Innovation is the heart of the U.S. economy. Technological progress and entrepreneurial spirit have enabled American global leadership in medicine, aviation, agriculture, biotech, and energy.
The energy sector has benefited greatly from smart federal investments in research and development. For example, horizontal drilling and advanced seismology, commercialized by industry leaders like George Mitchell using government-funded R&D breakthroughs, helped create shale oil and gas development that adds $430 billion every year to U.S. GDP. Aeroderivative natural gas turbines from military R&D investments in jet engines enabled electric utilities to utilize new natural gas supplies to lower costs. Super-efficient diesel engines, developed by industry in partnership with our National Laboratories, have doubled truck fuel efficiency and provided a 7,000 percent return on federal investment. Cost reductions in photovoltaic solar technology, propelled by numerous public-private partnerships, have transformed the solar industry. Time and time again, federally-supported innovation has provided a foundation for American economic prosperity.
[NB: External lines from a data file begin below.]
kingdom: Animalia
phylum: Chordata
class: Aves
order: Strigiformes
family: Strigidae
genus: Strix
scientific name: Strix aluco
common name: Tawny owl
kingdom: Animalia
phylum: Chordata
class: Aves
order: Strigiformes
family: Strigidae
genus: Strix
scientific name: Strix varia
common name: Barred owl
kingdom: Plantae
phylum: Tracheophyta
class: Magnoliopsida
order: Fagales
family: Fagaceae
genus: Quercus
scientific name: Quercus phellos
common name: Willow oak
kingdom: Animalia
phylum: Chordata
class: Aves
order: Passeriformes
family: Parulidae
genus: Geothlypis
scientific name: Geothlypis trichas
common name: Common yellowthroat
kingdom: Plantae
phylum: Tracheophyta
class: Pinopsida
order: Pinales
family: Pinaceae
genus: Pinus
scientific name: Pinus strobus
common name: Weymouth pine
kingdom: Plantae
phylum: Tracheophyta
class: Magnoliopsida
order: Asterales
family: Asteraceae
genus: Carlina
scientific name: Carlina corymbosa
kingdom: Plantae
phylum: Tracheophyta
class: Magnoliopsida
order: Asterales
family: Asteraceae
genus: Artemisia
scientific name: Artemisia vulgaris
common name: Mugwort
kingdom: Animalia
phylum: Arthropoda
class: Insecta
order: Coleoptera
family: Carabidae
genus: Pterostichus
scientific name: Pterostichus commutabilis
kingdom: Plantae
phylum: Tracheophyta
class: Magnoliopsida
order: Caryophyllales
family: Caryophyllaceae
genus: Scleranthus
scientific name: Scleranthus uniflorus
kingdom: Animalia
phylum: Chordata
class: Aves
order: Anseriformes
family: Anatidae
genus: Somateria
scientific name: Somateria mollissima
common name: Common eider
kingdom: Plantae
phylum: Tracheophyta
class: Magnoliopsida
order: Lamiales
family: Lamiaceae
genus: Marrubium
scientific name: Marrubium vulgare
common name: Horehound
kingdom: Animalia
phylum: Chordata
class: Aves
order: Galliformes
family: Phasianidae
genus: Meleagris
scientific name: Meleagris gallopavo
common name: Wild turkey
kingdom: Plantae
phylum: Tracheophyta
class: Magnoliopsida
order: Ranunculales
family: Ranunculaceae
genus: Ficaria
The economic uncertainty of the past several years has created a temptation to forget this connection. Since 2010, investments in federal government energy R&D have declined, adjusted for inflation. If we are to support American economic prosperity, it’s critical our leaders invest in our ability to compete in the $6 trillion global energy industry. Over the next several decades, the U.S. and the world must confront a variety of energy related challenges ranging from national security to economic security to climate change. At present, we simply do not have the suite of technologies that will enable us to confront these challenges while simultaneously bringing reliable and affordable energy to billions of people who currently live in a state of deprivation. Moreover, as demand for energy grows dramatically in the developing world, American innovations will find new markets creating high-paying, domestic jobs in the process.
Indeed, our economic competitiveness is at stake; other nations such as China are making investments to rival or surpass ours in many technologies. The United States currently ranks 11th in the amount we spend on energy R&D as a percentage of GDP. At current growth rates, China’s total investment in energy innovation will surpass our own by 2022, further eroding the very advantages that helped the U.S. economy grow over the last century. The scale of our current investments simply aren’t enough to support the millions of American jobs that will rely on our ability to compete in an increasingly globalized economy.
Capitalizing on enormous economic opportunities in technologies like large-scale electricity storage, breakthroughs in materials science and efficiency, next-generation biofuels and advances in renewable energy and nuclear power will require smart public investments that enable the private sector to translate those ideas into products. The energy sector presents unique challenges as individual companies cannot capture all of the energy security, environmental and economic benefits of their investments, particularly early stage research. In fact, the energy sector spends less than half of one percent of sales on R&D, whereas other industries like pharmaceuticals (21 percent) and aerospace/defense (12 percent) spend considerably more. There remains a clear need for government support of energy innovation, which has proven over and over again to provide tremendous economic returns on taxpayer investments.
That’s why the American Energy Innovation Council (AEIC) was formed. AEIC has released several reports urging our leaders to invest in American economic competitiveness. Doing so will ensure we don’t lose out on an opportunity to reap the economic benefits of leadership in what is arguably the largest and most pervasive technology sector in the world.